María y José viajaron a Jerusalén para cumplir con la tradición judía, hecho que es recordado ahora en la fiesta de “La Presentación del Señor”.
La presencia de Simeón y Ana en el Templo nos muestra el cumplimiento de los anuncios del Señor al pueblo desde la antigüedad: Un día vendría el Mesías.
Estos ancianos vivieron esperanzados de verlo antes de morir, acudieron al Templo y Simeón cogió a Jesús, para anunciar lo que Él y sus enseñanzas serían para la humanidad y el sufrimiento que esperaba a Jesús y María.
Cuando Jesús creció defendió a los débiles con la verdad y siendo justo, pero… ¿Lo comprendieron?
Unos sí, éstos no dudaron en seguirle y perdieron su vida predicando su doctrina, pero quienes no, los que tenían el poder en la sociedad de Israel, se unieron contra Él porque lo que decía y hacía iba contra sus intereses, por eso lo mataron.
En nuestros días la sociedad sigue estando tan confundida como en tiempos de Jesús pues tampoco acepta a quienes, con valentía, denuncian los atropellos que se hacen al favorecer o aplaudir a quienes se visten cada mañana con el traje de la mentira. Él denunció la corrupción de la clase sacerdotal, de los doctores de la Ley y del poder político… ¿Qué hacemos nosotros ahora?
Guardar silencio, permanecer escondidos detrás de las cortinas y no cambiar los acontecimientos con el voto… ¿Lo hubiera hecho Jesús?

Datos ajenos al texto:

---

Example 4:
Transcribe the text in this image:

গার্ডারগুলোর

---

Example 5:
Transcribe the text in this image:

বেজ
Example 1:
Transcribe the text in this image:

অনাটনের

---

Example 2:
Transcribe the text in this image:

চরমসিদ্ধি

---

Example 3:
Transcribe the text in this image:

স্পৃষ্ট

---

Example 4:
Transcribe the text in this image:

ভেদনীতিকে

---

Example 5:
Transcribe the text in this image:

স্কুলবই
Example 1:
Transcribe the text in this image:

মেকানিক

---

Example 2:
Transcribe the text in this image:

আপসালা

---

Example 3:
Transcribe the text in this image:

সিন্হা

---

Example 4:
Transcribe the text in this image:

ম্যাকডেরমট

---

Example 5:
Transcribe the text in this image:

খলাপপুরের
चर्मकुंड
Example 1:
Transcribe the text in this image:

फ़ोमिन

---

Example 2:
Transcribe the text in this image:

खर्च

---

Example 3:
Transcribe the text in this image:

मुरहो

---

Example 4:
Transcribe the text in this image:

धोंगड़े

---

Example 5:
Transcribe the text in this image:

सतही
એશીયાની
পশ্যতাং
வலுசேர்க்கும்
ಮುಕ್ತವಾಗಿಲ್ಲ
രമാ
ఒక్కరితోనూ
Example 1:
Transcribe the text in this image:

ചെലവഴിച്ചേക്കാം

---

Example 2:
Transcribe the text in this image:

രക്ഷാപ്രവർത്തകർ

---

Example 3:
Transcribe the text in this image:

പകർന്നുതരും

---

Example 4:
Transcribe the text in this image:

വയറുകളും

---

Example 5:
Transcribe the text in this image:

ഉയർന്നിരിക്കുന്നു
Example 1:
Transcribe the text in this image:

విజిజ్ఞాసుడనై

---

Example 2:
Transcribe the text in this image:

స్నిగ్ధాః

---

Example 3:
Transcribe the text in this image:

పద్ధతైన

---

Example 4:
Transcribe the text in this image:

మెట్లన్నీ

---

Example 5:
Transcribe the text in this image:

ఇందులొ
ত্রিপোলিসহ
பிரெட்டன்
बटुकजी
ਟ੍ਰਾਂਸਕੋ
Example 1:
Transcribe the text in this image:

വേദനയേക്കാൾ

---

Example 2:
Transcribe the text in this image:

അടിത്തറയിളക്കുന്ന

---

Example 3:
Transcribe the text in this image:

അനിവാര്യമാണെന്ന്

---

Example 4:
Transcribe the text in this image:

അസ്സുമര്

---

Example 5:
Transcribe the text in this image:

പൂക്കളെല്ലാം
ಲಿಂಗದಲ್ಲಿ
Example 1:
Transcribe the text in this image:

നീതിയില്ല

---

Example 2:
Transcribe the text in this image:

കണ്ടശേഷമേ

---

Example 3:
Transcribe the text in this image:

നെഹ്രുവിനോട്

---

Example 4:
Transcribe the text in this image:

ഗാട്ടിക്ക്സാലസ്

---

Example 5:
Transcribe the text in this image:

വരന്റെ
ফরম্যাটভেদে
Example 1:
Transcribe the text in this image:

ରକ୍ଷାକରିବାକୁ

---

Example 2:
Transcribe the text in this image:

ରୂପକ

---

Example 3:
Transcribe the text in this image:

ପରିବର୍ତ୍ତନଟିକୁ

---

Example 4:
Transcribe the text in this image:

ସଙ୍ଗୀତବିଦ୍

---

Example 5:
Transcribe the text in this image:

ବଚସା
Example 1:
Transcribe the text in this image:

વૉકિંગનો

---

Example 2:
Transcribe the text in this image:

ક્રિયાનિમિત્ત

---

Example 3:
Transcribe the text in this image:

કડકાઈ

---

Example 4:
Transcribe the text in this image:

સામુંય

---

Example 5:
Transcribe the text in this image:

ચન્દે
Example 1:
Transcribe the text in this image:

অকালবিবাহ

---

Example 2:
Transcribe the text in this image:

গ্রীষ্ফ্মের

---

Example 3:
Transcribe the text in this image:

Pablo les dijo que Jesús fue igual que nosotros en lo físico, la tentación, el sufrimiento y el dolor de la vida; que salió victorioso de las pruebas y que esas experiencias le ayudaron, como hombre, a comprender el dolor de quienes sufrían y, con su ejemplo, enseñarnos el camino. Por esta realidad su condición humana no puede ser cuestionada.
MISIÓN CUMPLIDA
Hace unos días la prensa se hacía eco de las declaraciones de una famosa cantante española. Afirmaba que piensa a menudo en la muerte y que, ante ella, siente curiosidad y miedo.

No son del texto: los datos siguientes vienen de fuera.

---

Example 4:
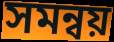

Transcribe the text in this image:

সমন্বয়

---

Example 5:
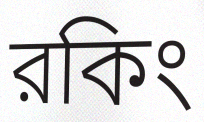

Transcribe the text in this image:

রকিং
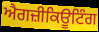
ਐਗਜ਼ੀਕਿਊਟਿੰਗ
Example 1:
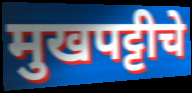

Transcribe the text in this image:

मुखपट्टीचे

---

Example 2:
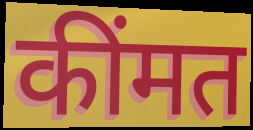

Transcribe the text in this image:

कींमत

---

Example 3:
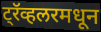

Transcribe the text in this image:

ट्रॅव्हलरमधून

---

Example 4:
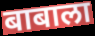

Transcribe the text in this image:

बाबाला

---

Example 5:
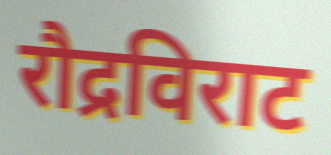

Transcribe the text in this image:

रौद्रविराट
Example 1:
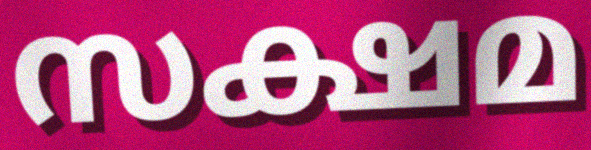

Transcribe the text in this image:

സക്ഷമ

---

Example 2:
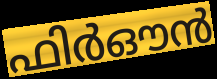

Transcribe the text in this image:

ഫിർഔൻ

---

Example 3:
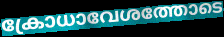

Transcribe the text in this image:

ക്രോധാവേശത്തോടെ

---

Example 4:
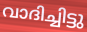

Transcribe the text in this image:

വാദിച്ചിട്ടു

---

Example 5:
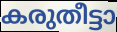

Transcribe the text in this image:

കരുതീട്ടാ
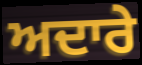
ਅਦਾਰੇ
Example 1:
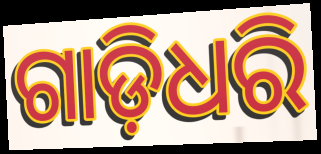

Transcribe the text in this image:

ଗାଡ଼ିଧରି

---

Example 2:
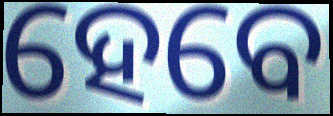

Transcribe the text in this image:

ହେବେ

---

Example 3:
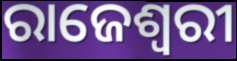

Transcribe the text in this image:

ରାଜେଶ୍ଵରୀ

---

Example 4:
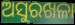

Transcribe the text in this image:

ଅସୁରଖଳା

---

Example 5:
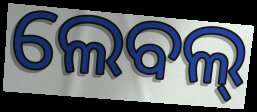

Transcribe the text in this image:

ଲେବଲ୍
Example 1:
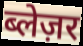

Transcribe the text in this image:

ब्लेज़र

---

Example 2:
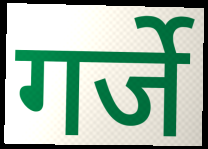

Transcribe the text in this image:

गर्जे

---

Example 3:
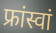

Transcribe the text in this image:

फ्रांस्वां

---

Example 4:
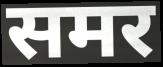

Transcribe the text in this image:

समर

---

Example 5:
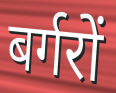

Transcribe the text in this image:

बर्गरों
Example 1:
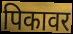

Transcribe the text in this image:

पिकावर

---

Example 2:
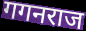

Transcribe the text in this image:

गगनराज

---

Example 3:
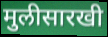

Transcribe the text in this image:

मुलीसारखी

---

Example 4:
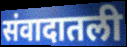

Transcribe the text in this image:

संवादातली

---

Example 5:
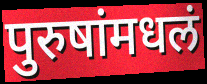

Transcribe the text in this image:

पुरुषांमधलं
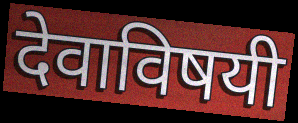
देवाविषयी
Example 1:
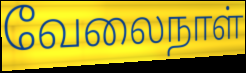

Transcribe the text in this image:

வேலைநாள்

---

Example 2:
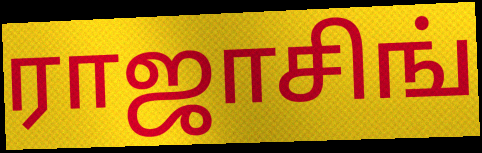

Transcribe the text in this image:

ராஜாசிங்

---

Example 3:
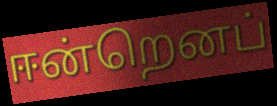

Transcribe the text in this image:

ஈன்றெனப்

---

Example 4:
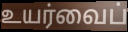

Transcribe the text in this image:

உயர்வைப்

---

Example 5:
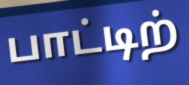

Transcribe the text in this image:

பாட்டிற்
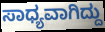
ಸಾಧ್ಯವಾಗಿದ್ದು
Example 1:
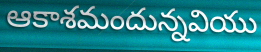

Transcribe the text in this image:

ఆకాశమందున్నవియు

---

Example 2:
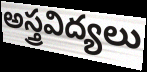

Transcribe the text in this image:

అస్త్రవిద్యలు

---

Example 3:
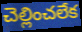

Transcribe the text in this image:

చెల్లించలేక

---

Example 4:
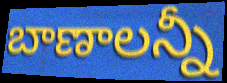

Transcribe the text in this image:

బాణాలన్నీ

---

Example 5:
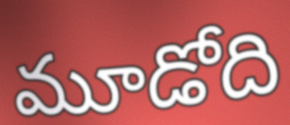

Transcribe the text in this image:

మూడోది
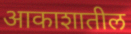
आकाशातील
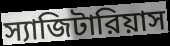
স্যাজিটারিয়াস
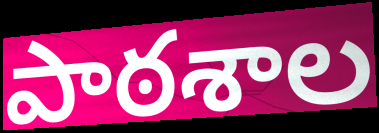
పాఠశాల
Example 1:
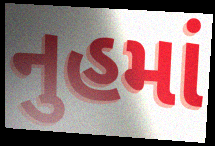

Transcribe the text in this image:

નુહમાં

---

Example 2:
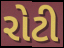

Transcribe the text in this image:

રોટી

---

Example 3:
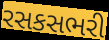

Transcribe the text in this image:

રસકસભરી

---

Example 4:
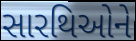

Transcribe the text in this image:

સારથિઓને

Si hubiera que rodar una película sobre las vidas de Simeón y Ana, creo que un buen título sería: “Misión cumplida”. Ellos veían acercarse el momento de la muerte y lo encaraban con esperanza: la de ver al Mesías, luz de las naciones. Ni la avanzada edad ni los años de espera aparentemente infructuosa habían hecho mella en su fe. Esta se había ido acrisolando a lo largo del tiempo, y ambos ancianos habían acabado entregando su vida, gota a gota, en el templo. Ambos eran movidos, a estas alturas de su vida, por el Espíritu; solo buscaban la voluntad de Dios y ver, por fin, al esperado.
Al final de su periplo vital y espiritual, una ve a Simeón y Ana como dos personas que han arribado a la ancianidad con una esperanza que ha ido in crescendo. Y es difícil mantener viva y luminosa la llama de una vela tan frágil como la esperanza.

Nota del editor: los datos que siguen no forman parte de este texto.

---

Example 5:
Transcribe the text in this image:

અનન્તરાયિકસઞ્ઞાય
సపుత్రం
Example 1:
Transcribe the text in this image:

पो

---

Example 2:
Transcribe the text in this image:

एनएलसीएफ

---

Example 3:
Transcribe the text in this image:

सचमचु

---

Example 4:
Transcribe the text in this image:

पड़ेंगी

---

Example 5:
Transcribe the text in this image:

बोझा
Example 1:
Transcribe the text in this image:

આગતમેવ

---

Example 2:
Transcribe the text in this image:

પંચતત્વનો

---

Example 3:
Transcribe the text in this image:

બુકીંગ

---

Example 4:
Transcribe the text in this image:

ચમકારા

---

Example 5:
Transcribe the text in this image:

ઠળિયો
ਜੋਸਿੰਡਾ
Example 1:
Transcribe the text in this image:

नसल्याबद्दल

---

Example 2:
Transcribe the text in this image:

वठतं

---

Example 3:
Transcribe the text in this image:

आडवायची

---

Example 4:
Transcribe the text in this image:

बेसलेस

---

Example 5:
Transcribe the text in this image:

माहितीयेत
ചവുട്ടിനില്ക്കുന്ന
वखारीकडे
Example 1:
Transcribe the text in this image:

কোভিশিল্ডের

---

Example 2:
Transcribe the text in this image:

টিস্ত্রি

La esperanza tiene mucho de etéreo, de volátil, de efímero; tan delicada es. Por eso, conocer a quienes la han sostenido e incrementado a lo largo de su vida es una de las mejores lecciones que se pueden recibir.
En este Jubileo que acabamos de inaugurar se nos pide, precisamente, ser testigos de la esperanza. Decía San Juan de la Cruz que de Dios “tanto alcanzas cuanto esperas”. Dios es, pues, amigo de la esperanza; aún más, se deja ganar por ella. Y es que la esperanza está fuertemente entretejida de amor, que es lo que otorga la perseverancia en medio de la oscuridad de las tinieblas, la inconsistencia de las promesas, la traición de los principios y valores, las malas rachas y los pingües resultados.
Simeón y Ana, como el Principito, sabían que lo esencial es invisible a los ojos. Habían aprendido a ahondar en los acontecimientos en la salida de sí mismos, y sus ojos estaban preparados para reconocer la luz en cuanto la vieron.
Tal vez, su misión era precisamente esa: no tanto ser testigos de la llegada del esperado ante unas cuantas personas presentes en el templo en ese momento, cuanto dar testimonio de una esperanza sin límites ni restricciones; de una fe sin fisuras. Algo que ni la proximidad de la muerte ni la avanzada edad pudieron desfigurar.
Por eso, al decir de Simeón, pueden irse en paz. Misión cumplida.